HOW TO COMPLETE THIS TASK -> Each time a line of the listing holds "piletta", copy that line.

DATA EXTRACTS ->
= Beginning of Section =
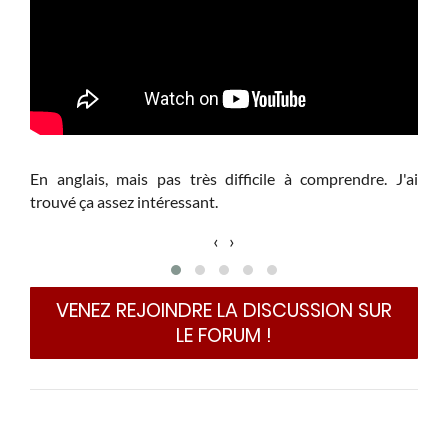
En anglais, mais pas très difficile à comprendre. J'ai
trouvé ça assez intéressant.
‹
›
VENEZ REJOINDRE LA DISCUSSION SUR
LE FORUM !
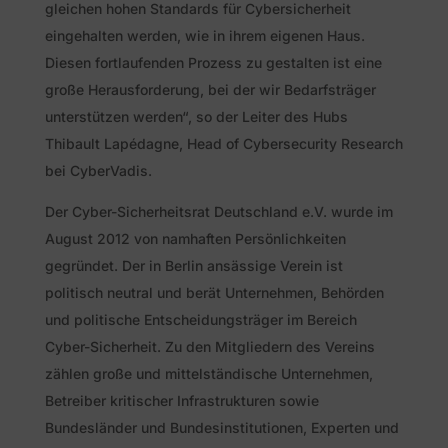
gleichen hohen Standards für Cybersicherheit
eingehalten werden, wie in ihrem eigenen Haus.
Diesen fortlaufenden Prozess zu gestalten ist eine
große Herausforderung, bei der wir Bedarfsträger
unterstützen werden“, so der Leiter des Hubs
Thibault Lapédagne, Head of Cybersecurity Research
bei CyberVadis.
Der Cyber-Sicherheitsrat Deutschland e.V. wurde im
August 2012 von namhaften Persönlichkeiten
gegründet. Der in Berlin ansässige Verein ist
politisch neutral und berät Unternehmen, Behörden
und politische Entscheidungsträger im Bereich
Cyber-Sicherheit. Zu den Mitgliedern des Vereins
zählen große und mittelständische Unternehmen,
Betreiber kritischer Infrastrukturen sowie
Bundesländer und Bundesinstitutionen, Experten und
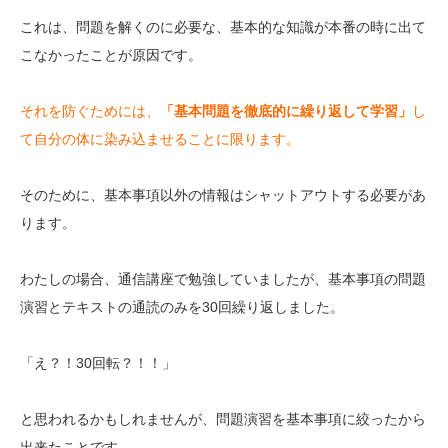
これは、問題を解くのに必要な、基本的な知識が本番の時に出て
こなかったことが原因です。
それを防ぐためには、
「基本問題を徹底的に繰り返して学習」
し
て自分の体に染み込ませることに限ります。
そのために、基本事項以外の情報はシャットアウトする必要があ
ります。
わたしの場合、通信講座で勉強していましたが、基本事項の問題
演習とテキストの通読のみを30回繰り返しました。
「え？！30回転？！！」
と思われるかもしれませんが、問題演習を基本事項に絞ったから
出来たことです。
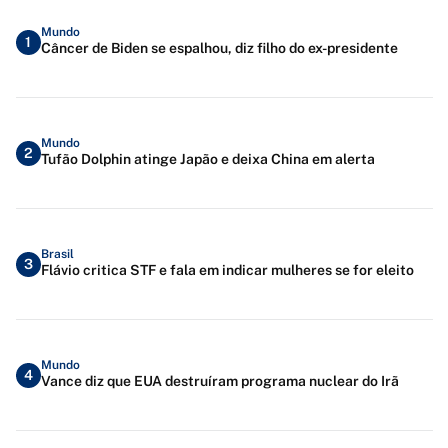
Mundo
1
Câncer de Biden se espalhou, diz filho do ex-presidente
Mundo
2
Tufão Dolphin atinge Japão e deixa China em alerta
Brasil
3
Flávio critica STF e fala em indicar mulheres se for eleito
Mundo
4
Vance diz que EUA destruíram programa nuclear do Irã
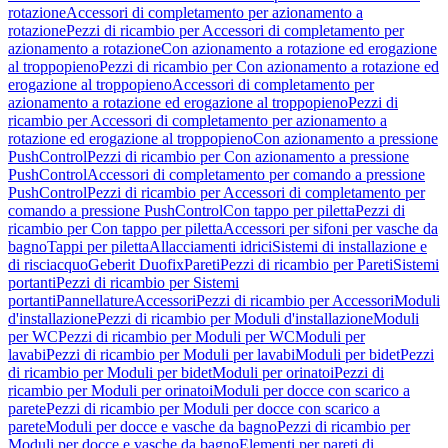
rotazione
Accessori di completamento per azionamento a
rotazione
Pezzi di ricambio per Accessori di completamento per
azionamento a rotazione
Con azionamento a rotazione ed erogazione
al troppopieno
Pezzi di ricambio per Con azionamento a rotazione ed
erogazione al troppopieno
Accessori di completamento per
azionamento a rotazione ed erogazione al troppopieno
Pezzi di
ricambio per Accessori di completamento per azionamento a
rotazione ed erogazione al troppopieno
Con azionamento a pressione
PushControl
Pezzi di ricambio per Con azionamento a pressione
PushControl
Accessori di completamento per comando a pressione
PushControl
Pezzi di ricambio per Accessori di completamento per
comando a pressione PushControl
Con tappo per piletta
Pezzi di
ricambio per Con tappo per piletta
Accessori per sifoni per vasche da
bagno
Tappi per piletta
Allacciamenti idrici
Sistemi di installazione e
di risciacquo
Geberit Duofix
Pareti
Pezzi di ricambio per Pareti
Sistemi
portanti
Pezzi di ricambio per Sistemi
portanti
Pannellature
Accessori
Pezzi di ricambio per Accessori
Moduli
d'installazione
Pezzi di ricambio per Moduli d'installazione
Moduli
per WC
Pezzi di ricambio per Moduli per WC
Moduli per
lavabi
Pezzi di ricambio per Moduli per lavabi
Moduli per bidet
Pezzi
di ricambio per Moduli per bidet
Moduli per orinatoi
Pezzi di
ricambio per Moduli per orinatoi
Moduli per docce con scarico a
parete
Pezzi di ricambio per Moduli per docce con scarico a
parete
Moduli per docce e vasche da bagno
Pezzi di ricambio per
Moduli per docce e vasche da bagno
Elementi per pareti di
= End of Section =
= Beginning of Section =
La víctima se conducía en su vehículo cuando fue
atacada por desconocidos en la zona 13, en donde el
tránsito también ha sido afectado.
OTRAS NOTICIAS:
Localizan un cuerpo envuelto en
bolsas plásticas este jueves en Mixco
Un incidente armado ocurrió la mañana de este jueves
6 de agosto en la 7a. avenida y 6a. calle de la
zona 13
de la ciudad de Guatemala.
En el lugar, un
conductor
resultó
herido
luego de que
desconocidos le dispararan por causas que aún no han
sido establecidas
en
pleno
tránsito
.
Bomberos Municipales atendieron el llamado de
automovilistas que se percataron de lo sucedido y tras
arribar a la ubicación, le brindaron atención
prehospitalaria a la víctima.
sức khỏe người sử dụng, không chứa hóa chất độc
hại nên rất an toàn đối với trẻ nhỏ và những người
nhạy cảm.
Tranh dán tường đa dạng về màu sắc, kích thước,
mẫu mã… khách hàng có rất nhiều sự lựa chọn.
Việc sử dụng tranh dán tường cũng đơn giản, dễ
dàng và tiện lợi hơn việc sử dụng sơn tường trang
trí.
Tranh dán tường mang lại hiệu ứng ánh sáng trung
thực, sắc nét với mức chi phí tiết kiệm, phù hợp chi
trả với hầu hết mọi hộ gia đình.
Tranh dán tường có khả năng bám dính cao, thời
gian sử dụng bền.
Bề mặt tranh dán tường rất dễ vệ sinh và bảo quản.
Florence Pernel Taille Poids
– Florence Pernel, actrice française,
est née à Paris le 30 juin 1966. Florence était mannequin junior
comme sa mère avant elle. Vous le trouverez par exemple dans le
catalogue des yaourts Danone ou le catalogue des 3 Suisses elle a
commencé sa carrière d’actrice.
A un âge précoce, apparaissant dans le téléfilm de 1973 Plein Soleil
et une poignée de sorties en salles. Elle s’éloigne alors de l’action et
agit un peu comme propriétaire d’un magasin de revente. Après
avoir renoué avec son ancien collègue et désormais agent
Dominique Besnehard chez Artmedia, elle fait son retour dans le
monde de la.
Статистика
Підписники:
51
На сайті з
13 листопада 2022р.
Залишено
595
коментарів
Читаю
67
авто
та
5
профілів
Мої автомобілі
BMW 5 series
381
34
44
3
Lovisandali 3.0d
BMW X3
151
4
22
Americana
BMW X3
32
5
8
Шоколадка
= End of Section =
= Beginning of Section =
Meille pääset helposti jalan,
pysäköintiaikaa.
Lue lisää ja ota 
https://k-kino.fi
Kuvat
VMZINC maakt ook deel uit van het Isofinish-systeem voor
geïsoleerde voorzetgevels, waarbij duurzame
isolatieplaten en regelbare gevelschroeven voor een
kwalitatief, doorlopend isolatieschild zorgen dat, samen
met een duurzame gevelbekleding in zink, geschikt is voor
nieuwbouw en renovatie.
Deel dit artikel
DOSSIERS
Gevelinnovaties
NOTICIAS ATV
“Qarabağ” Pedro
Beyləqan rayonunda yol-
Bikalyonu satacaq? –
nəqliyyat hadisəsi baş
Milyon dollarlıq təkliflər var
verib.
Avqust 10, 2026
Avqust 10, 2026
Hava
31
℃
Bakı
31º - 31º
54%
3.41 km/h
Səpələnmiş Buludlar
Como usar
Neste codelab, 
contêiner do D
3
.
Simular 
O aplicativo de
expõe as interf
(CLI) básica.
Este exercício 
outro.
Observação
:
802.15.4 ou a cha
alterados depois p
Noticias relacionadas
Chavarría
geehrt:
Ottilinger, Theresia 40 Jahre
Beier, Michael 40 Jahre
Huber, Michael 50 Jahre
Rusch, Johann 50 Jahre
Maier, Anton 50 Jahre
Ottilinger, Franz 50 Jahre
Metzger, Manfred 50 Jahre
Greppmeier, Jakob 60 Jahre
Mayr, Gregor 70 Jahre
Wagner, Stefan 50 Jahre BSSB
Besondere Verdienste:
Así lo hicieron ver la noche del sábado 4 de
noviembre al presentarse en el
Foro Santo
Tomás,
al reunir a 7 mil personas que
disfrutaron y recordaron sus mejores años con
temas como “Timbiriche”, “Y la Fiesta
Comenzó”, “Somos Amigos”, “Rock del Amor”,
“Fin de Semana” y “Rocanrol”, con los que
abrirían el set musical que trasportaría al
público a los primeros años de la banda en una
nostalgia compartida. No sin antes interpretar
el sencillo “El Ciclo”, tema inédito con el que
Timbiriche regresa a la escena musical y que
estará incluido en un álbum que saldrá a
= End of Section =
YOUR RESPONSE ->
Con tappo per piletta
ricambio per Con tappo per piletta
Tappi per piletta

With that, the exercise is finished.